(DATA FOR PROCESSING)

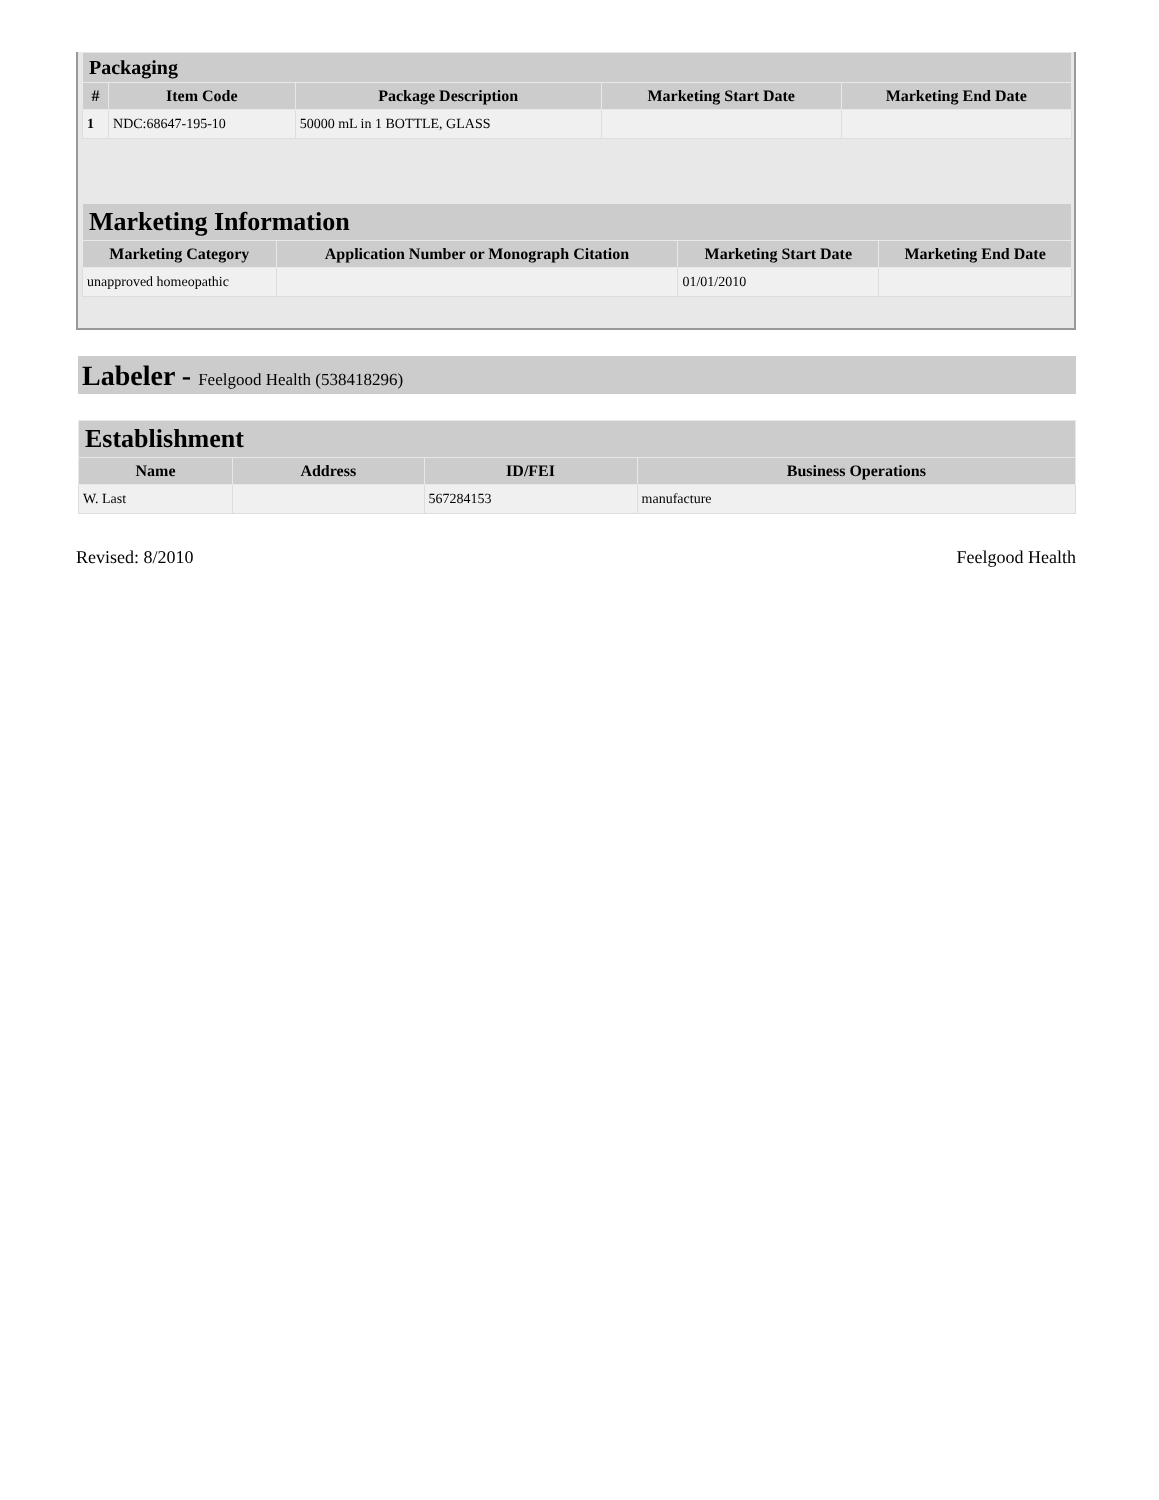| Packaging | | | | |
| --- | --- | --- | --- | --- |
| # | Item Code | Package Description | Marketing Start Date | Marketing End Date |
| 1 | NDC:68647-195-10 | 50000 mL in 1 BOTTLE, GLASS | | |
| Marketing Information | | | |
| --- | --- | --- | --- |
| Marketing Category | Application Number or Monograph Citation | Marketing Start Date | Marketing End Date |
| unapproved homeopathic | | 01/01/2010 | |
Labeler - Feelgood Health (538418296)
| Establishment | | | |
| --- | --- | --- | --- |
| Name | Address | ID/FEI | Business Operations |
| W. Last | | 567284153 | manufacture |
Revised: 8/2010 Feelgood Health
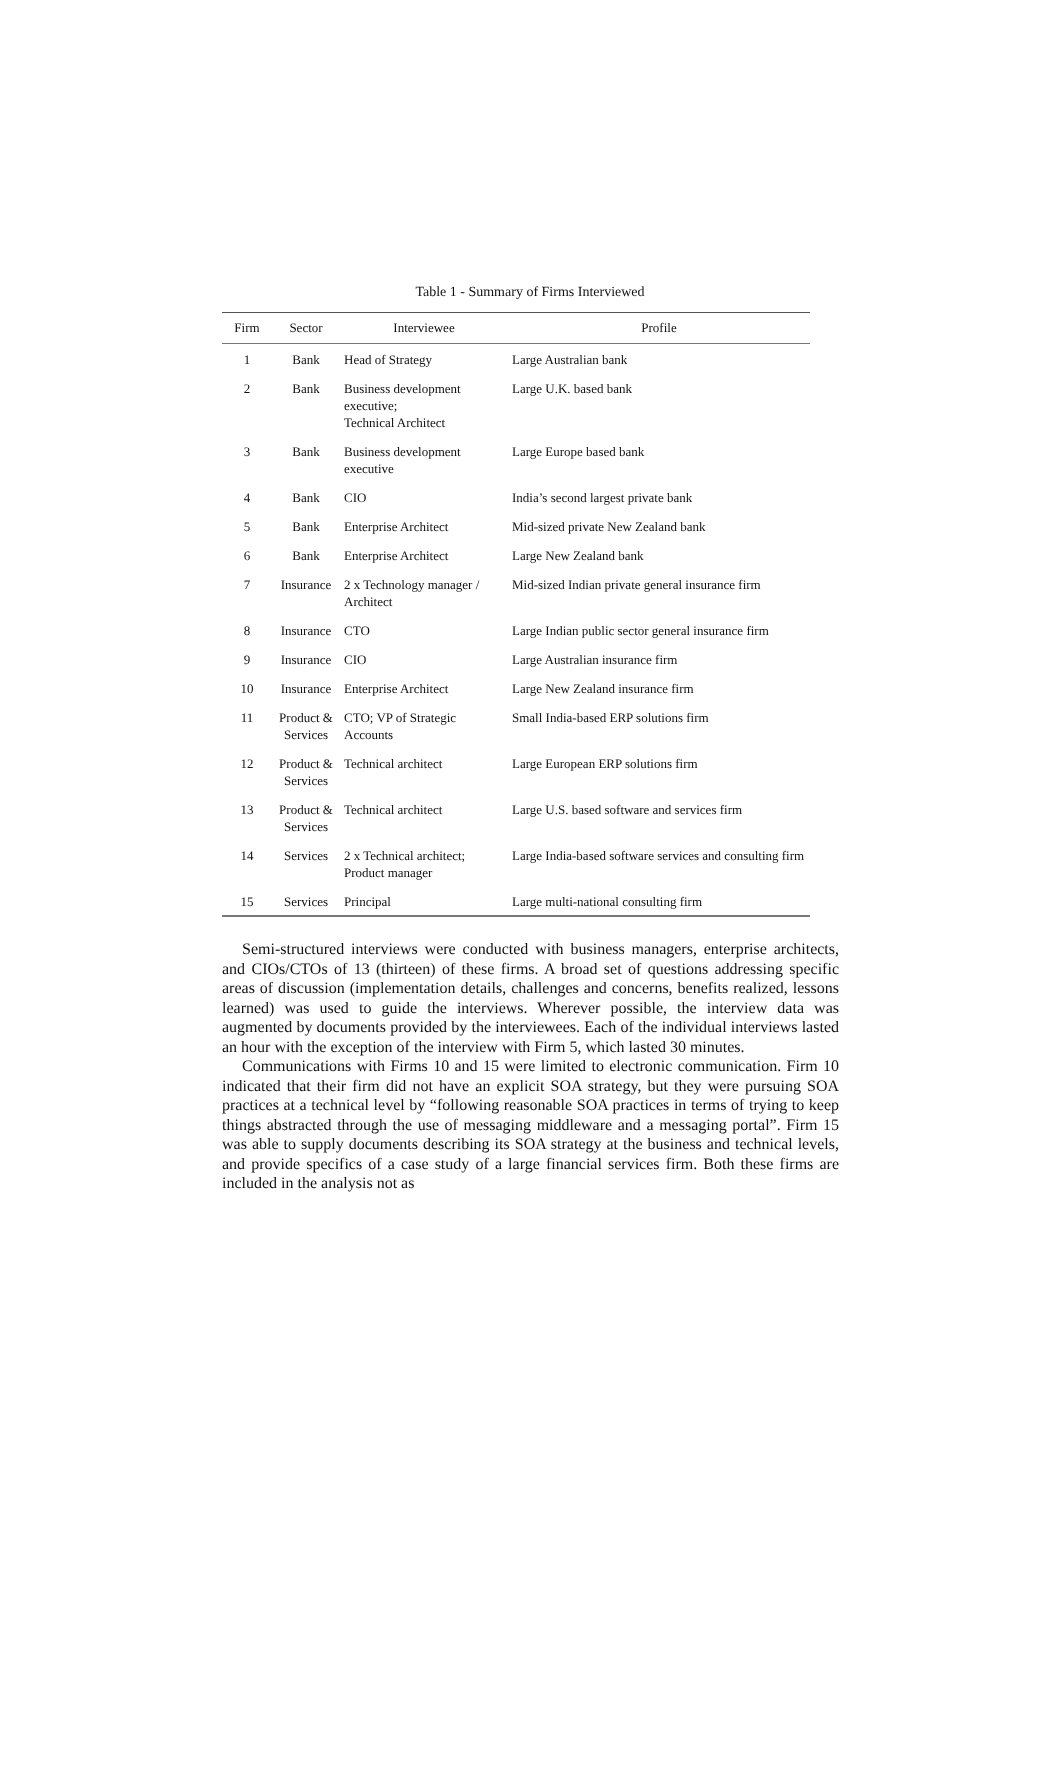Table 1 - Summary of Firms Interviewed
| Firm | Sector | Interviewee | Profile |
| --- | --- | --- | --- |
| 1 | Bank | Head of Strategy | Large Australian bank |
| 2 | Bank | Business development executive; Technical Architect | Large U.K. based bank |
| 3 | Bank | Business development executive | Large Europe based bank |
| 4 | Bank | CIO | India’s second largest private bank |
| 5 | Bank | Enterprise Architect | Mid-sized private New Zealand bank |
| 6 | Bank | Enterprise Architect | Large New Zealand bank |
| 7 | Insurance | 2 x Technology manager / Architect | Mid-sized Indian private general insurance firm |
| 8 | Insurance | CTO | Large Indian public sector general insurance firm |
| 9 | Insurance | CIO | Large Australian insurance firm |
| 10 | Insurance | Enterprise Architect | Large New Zealand insurance firm |
| 11 | Product & Services | CTO; VP of Strategic Accounts | Small India-based ERP solutions firm |
| 12 | Product & Services | Technical architect | Large European ERP solutions firm |
| 13 | Product & Services | Technical architect | Large U.S. based software and services firm |
| 14 | Services | 2 x Technical architect; Product manager | Large India-based software services and consulting firm |
| 15 | Services | Principal | Large multi-national consulting firm |
Semi-structured interviews were conducted with business managers, enterprise architects, and CIOs/CTOs of 13 (thirteen) of these firms. A broad set of questions addressing specific areas of discussion (implementation details, challenges and concerns, benefits realized, lessons learned) was used to guide the interviews. Wherever possible, the interview data was augmented by documents provided by the interviewees. Each of the individual interviews lasted an hour with the exception of the interview with Firm 5, which lasted 30 minutes.
Communications with Firms 10 and 15 were limited to electronic communication. Firm 10 indicated that their firm did not have an explicit SOA strategy, but they were pursuing SOA practices at a technical level by “following reasonable SOA practices in terms of trying to keep things abstracted through the use of messaging middleware and a messaging portal”. Firm 15 was able to supply documents describing its SOA strategy at the business and technical levels, and provide specifics of a case study of a large financial services firm. Both these firms are included in the analysis not as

(End DATA FOR PROCESSING)

Repeat the listing above exactly from its first line to the line containing "private bank |", both included, and omit the pictures.

| Packaging | | | | |
| --- | --- | --- | --- | --- |
| # | Item Code | Package Description | Marketing Start Date | Marketing End Date |
| 1 | NDC:68647-195-10 | 50000 mL in 1 BOTTLE, GLASS | | |
| Marketing Information | | | |
| --- | --- | --- | --- |
| Marketing Category | Application Number or Monograph Citation | Marketing Start Date | Marketing End Date |
| unapproved homeopathic | | 01/01/2010 | |
Labeler - Feelgood Health (538418296)
| Establishment | | | |
| --- | --- | --- | --- |
| Name | Address | ID/FEI | Business Operations |
| W. Last | | 567284153 | manufacture |
Revised: 8/2010 Feelgood Health
Table 1 - Summary of Firms Interviewed
| Firm | Sector | Interviewee | Profile |
| --- | --- | --- | --- |
| 1 | Bank | Head of Strategy | Large Australian bank |
| 2 | Bank | Business development executive; Technical Architect | Large U.K. based bank |
| 3 | Bank | Business development executive | Large Europe based bank |
| 4 | Bank | CIO | India’s second largest private bank |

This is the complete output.